Use our camping toilet. When full, dump it in the regular toilet and flush, using a bucket of water to fill the tank. This would tremendously reduce the amount of water used for flushing. To do this, though, we’d need to use the special camping toilet paper that breaks down quickly in camping toilets to avoid clogging the regular toilet. Or, we could use wipes for everything, a transition we have not made yet, although I have done it for up to a week at a time during challenges.
Get a composting toilet. This is in the long range plans and will lead to ongoing water savings. Cost is the limiting factor at this time, as well as not having our own place in which to install one.
There are a couple of low tech options, too. As pointed out in the Liquid Gold book on using urine as a fertilizer, urine is sterile when it leaves the body. Provided there is sufficient carbon, such as mulch, peeing directly into a tree bed would save water. This would be easy for males, but a little trickier for females managing a cloth wipe outside. I also recently heard about someone who uses a bucket when camping in their RV. The gal puts kitty litter in the bucket and uses more to cover after each use. When she gets home, she just dumps it in her compost pile. (There are several organic kitty litter options evidently, made of such things as newspaper, wheat byproducts, or pine sawdust pellets.) While this is a neat idea, I would not be comfortable with including feces in compost unless the compost pile was managed properly, as recommended in the book, Humanure.
What changes will stick now that the water's running again?
I was impressed with how little water the squirt bottle method of rinsing dishes used. To continue this change, I’m keeping the one gallon jug in the kitchen to fill while waiting for the tap water to heat up for washing dishes. I use this to refill the smaller squirt bottle as needed. So far, I have more clean water than I need and the jug is still full when I need to wash the next batch of dishes.
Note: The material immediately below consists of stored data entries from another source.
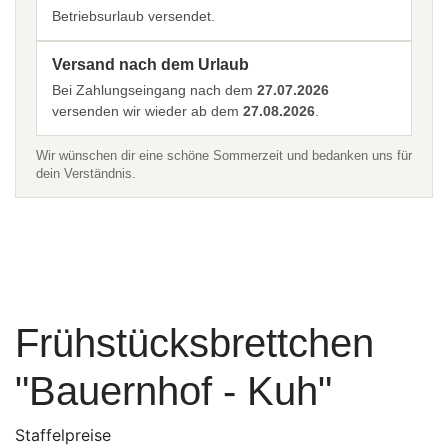
Betriebsurlaub versendet.
Versand nach dem Urlaub
Bei Zahlungseingang nach dem
27.07.2026
versenden wir wieder ab dem
27.08.2026
.
Wir wünschen dir eine schöne Sommerzeit und bedanken uns für
dein Verständnis.
Frühstücksbrettchen
"Bauernhof - Kuh"
Staffelpreise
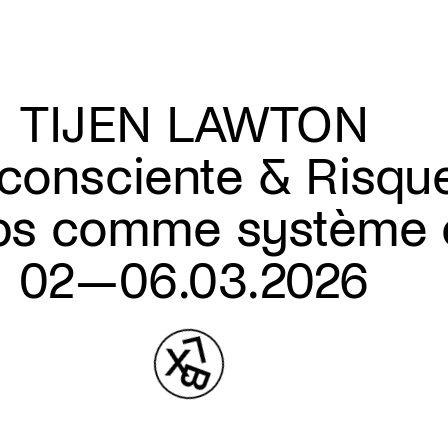
TIJEN LAWTON
consciente & Risqu
rps comme système 
02—06.03.2026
The surplus clean water can be used to wash vegetables, laundry, or water the garden.
I'm also continuing to pre-rinse the dishes with a tiny bit of water more often after each meal to make dish-washing easier at the end of the day.
After using buckets of fresh water to fill the toilet tank for several days, I started pondering where to get more used, but not really dirty, water that I could use to flush toilets. Since we only shower a couple times each week, that does not provide enough water from saving the water as the tap heats up.
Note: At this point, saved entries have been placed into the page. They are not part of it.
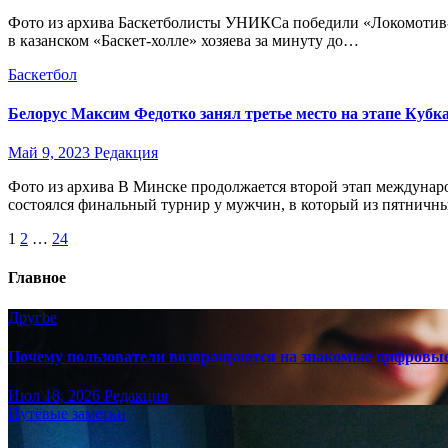
Фото из архива Баскетболисты УНИКСа победили «Локомотив-К
в казанском «Баскет-холле» хозяева за минуту до…
Баскетбол
Белорус Максим Федотко занял третье место на этапе Кубк
Май 9, 2023
Редакция
Фото из архива В Минске продолжается второй этап междуна
состоялся финальный турнир у мужчин, в который из пятнич
Пагинация
1
2
…
24
записей
Главное
Другое
Почему пользователи возвращаются на знакомые цифровы
Июл 18, 2026
Редакция
Путёвые заметки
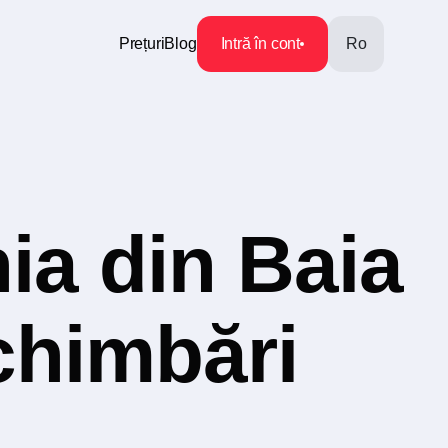
Prețuri
Blog
Intră în cont
Ro
ia din Baia
chimbări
How about laundry water? During the summer, I often haul the rinse water out to the landscape trees when they need more water. I generally let the initial wash water go down the drain since I don’t currently buy the low-sodium brand recommended for graywater use with our soils. The washer has three rinse cycles. For the past week, I’ve taken the first and second rinse water out to the trees and saved the third for flushing toilets. To keep from introducing lint into the toilet tank, I use a rubberband to secure some of my fine cheesecloth to the end of the hose. The cheesecloth can be rinsed and re-used.
So far, this seems to work fine. By the third rinse, I doubt there is much left in the water that could be considered a hazard. Although the water is sometimes darkened from the dyes used in clothing, it hasn’t seemed to affect the toilet. I don’t think it could stain the porcelain and it doesn’t sit in there all that long anyway. The only downside is we don’t do enough laundry to provide water for all the flushes needed with a high fiber diet.
That's it for the reports on our power down experiment. I hope you have enjoyed reading about it and are thinking about your own preparations for emergencies, as well as a future in which all of us may need to use less electricity, gas, and water in our daily lives.